La Solitudine: un luogo dell’anima di Nuoro

La Solitudine è un “topos” della geografia emozionale e letteraria di Nuoro. Una chiesetta alle pendici dell’Ortobene, una piazzetta, gli alberi, le valli, i monti lontani, il monumento di Maria Lai, la città sullo sfondo. Un luogo dove Nuoro finisce e incomincia, come una grande porta aperta su spazi diversi, che insieme fanno un mondo.  

La chiesa

La piccola chiesa della Madonna della Solitudine è il centro di questo microcosmo. Fu edificata nel Seicento e riprogettata da Giovanni Ciusa Romagna per accogliere, il 21 giungo del 1959,  le spoglie di Grazia Deledda traslate a Nuoro dal cimitero Verano di Roma. L’antica chiesetta è la casa di Maria Concezione, la protagonista del bellissimo romanzo deleddiano La chiesa della solitudine. Allora era “circondata davanti e da un lato da uno spiazzo rinforzato da un muricciolo che chiudeva una specie di orto”. Era l’orto coltivato da Ziu Linu, uomo giusto e premuroso, la lunga barba bianca del patriarca, amico e consigliere di Grazia Deledda. Per tanti anni visse, in povertà, nelle due stanzette addossate alla chiesa, le stesse di Maria Concezione. Allevava galline e maiali, pascolava “smunti branchi di pecore e capre”, come ha scritto Pasquale Mingioni, amato maestro in Nuoro e nel nuorese.

Le pareti interne della chiesa hanno il candore essenziale e sempre emozionante di un santuario campestre. La tomba dove riposa Grassiedda è una “cassapanca” in granito nero lucente. E’ bello immaginare che non sia sola, ma insieme ai personaggi dei suoi romanzi, eterni come lei, che percorrono il mondo “portando nelle loro misere bisacce fatte di pelo di capra i racconti di un’isola…” (Michele Pintore).

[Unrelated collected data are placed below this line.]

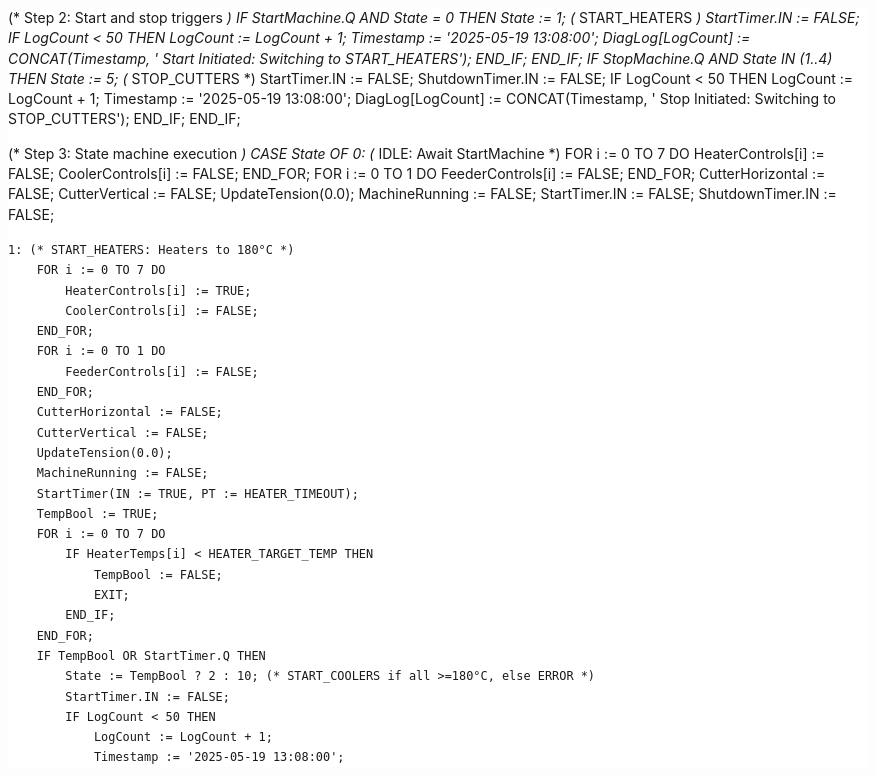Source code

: (* Step 2: Start and stop triggers *)
IF StartMachine.Q AND State = 0 THEN
    State := 1; (* START_HEATERS *)
    StartTimer.IN := FALSE;
    IF LogCount < 50 THEN
        LogCount := LogCount + 1;
        Timestamp := '2025-05-19 13:08:00';
        DiagLog[LogCount] := CONCAT(Timestamp, ' Start Initiated: Switching to START_HEATERS');
    END_IF;
END_IF;
IF StopMachine.Q AND State IN (1..4) THEN
    State := 5; (* STOP_CUTTERS *)
    StartTimer.IN := FALSE;
    ShutdownTimer.IN := FALSE;
    IF LogCount < 50 THEN
        LogCount := LogCount + 1;
        Timestamp := '2025-05-19 13:08:00';
        DiagLog[LogCount] := CONCAT(Timestamp, ' Stop Initiated: Switching to STOP_CUTTERS');
    END_IF;
END_IF;

(* Step 3: State machine execution *)
CASE State OF
    0: (* IDLE: Await StartMachine *)
        FOR i := 0 TO 7 DO
            HeaterControls[i] := FALSE;
            CoolerControls[i] := FALSE;
        END_FOR;
        FOR i := 0 TO 1 DO
            FeederControls[i] := FALSE;
        END_FOR;
        CutterHorizontal := FALSE;
        CutterVertical := FALSE;
        UpdateTension(0.0);
        MachineRunning := FALSE;
        StartTimer.IN := FALSE;
        ShutdownTimer.IN := FALSE;

    1: (* START_HEATERS: Heaters to 180°C *)
        FOR i := 0 TO 7 DO
            HeaterControls[i] := TRUE;
            CoolerControls[i] := FALSE;
        END_FOR;
        FOR i := 0 TO 1 DO
            FeederControls[i] := FALSE;
        END_FOR;
        CutterHorizontal := FALSE;
        CutterVertical := FALSE;
        UpdateTension(0.0);
        MachineRunning := FALSE;
        StartTimer(IN := TRUE, PT := HEATER_TIMEOUT);
        TempBool := TRUE;
        FOR i := 0 TO 7 DO
            IF HeaterTemps[i] < HEATER_TARGET_TEMP THEN
                TempBool := FALSE;
                EXIT;
            END_IF;
        END_FOR;
        IF TempBool OR StartTimer.Q THEN
            State := TempBool ? 2 : 10; (* START_COOLERS if all >=180°C, else ERROR *)
            StartTimer.IN := FALSE;
            IF LogCount < 50 THEN
                LogCount := LogCount + 1;
                Timestamp := '2025-05-19 13:08:00';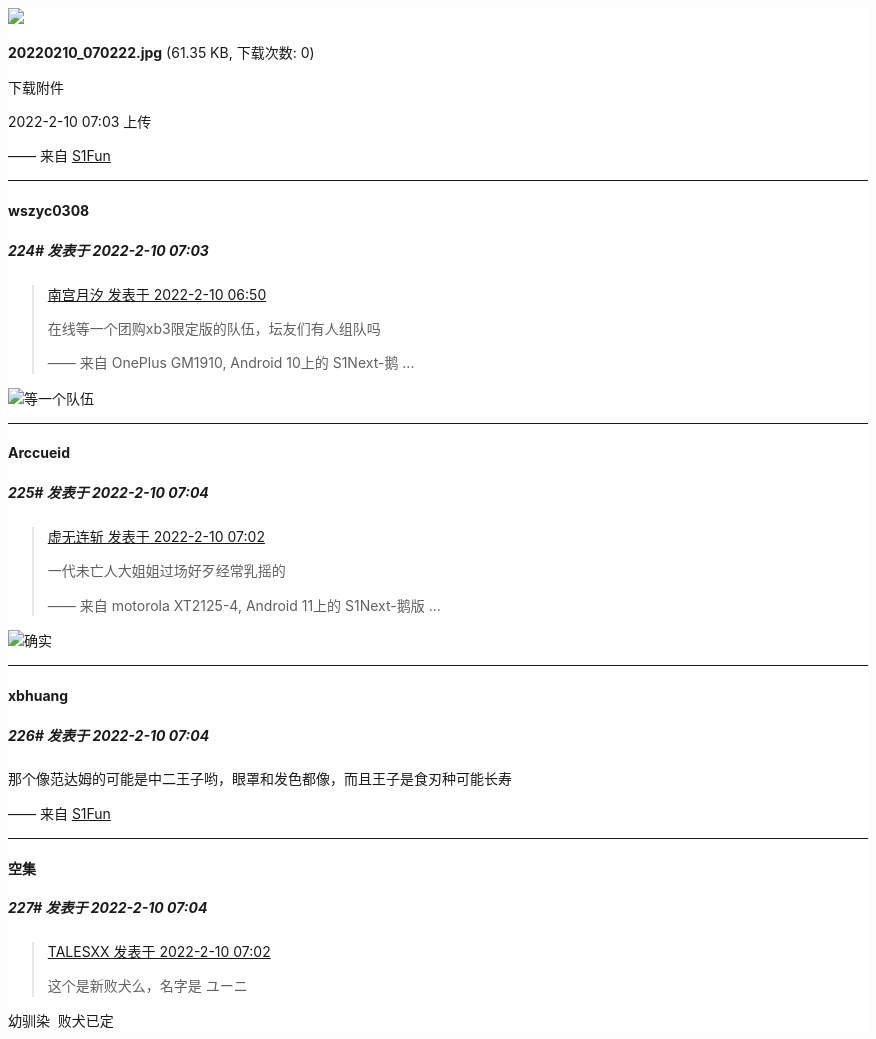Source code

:<img src="https://img.saraba1st.com/forum/202202/10/070332tuqk0z8duzqil3du.jpg" referrerpolicy="no-referrer">

<strong>20220210_070222.jpg</strong> (61.35 KB, 下载次数: 0)

下载附件

2022-2-10 07:03 上传

—— 来自 [S1Fun](https://s1fun.koalcat.com)

*****

####  wszyc0308  
##### 224#       发表于 2022-2-10 07:03

<blockquote><a href="httphttps://bbs.saraba1st.com/2b/forum.php?mod=redirect&amp;goto=findpost&amp;pid=54614065&amp;ptid=2051666" target="_blank">南宫月汐 发表于 2022-2-10 06:50</a>

在线等一个团购xb3限定版的队伍，坛友们有人组队吗

—— 来自 OnePlus GM1910, Android 10上的 S1Next-鹅 ...</blockquote>
<img src="https://static.saraba1st.com/image/smiley/carton2017/243.png" referrerpolicy="no-referrer">等一个队伍

*****

####  Arccueid  
##### 225#       发表于 2022-2-10 07:04

<blockquote><a href="httphttps://bbs.saraba1st.com/2b/forum.php?mod=redirect&amp;goto=findpost&amp;pid=54614229&amp;ptid=2051666" target="_blank">虚无连斩 发表于 2022-2-10 07:02</a>

一代未亡人大姐姐过场好歹经常乳摇的

—— 来自 motorola XT2125-4, Android 11上的 S1Next-鹅版 ...</blockquote>
<img src="https://static.saraba1st.com/image/smiley/face2017/068.png" referrerpolicy="no-referrer">确实

*****

####  xbhuang  
##### 226#       发表于 2022-2-10 07:04

那个像范达姆的可能是中二王子哟，眼罩和发色都像，而且王子是食刃种可能长寿

—— 来自 [S1Fun](https://s1fun.koalcat.com)

*****

####  空集  
##### 227#       发表于 2022-2-10 07:04

<blockquote><a href="httphttps://bbs.saraba1st.com/2b/forum.php?mod=redirect&amp;goto=findpost&amp;pid=54614231&amp;ptid=2051666" target="_blank">TALESXX 发表于 2022-2-10 07:02</a>

这个是新败犬么，名字是 ユーニ</blockquote>
幼驯染  败犬已定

Un visitatore scatta delle fotografie al crocifisso dell’altare. Consegna lo smartphone al suo amico per farsi fare un ritratto accanto alla tomba. Sorride. Altre storie, altri mondi.  

La piazzetta

Il sole del pomeriggio illumina l’ingresso, lasciando in ombra il resto della chiesa. La luce sembra danzare sulle affascinanti figure ieratiche, di stile un po’ bizantino, incise sul portale bronzeo disegnato e scolpito da Eugenio Tavolara, che guardano “senza dir parola” (Mario Ciusa Romagna). E’ una porta di misteriosa e struggente bellezza, soglia tra sacro e profano, tra la chiesetta e il mondo.

Un merlo zampetta sul sagrato, poi vola via. Si sentono delle voci. Un cane abbaia, ma è poco più di un guaito, quasi avesse paura di disturbare.

La Solitudine è anche la piazzetta antistante la chiesa, in granito come la chiesa stessa e a questa congiunta da una bella scalinata. Ha una strana forma irregolare, come a imbuto. Il suo lato lungo confina con la strada, i cui rumori rompono di continuo la quiete del luogo. Dall’altro lato si restringe progressivamente fino al breve cammino in terra battuta che conduce al monumento di Maria Lai “Andando via” dedicato a Grazia Deledda. Qui, tra gli alti pini, “sa Solidae” si fa silenzio, meditazione, arte di abitare diversamente il mondo, la natura, l’altro. 

La Solitudine offre tanti posti a sedere: le vecchie panchine in ferro, i più recenti blocchi in pietra. Ma pochi vi si siedono. Del resto, un posto con quel nome non potrà mai essere un posto affollato. E’ una piccola piazza contemplativa, di raccoglimento, animata da presenze discrete, che aumentano nel tardo pomeriggio. E’ un po’ il “finis terrae” di Nuoro, il suo lembo di terra “sacra” e incantata, il suo promontorio luminoso immerso nel verde, all’inizio della salita al Monte e della discesa verso la valle di Marreri.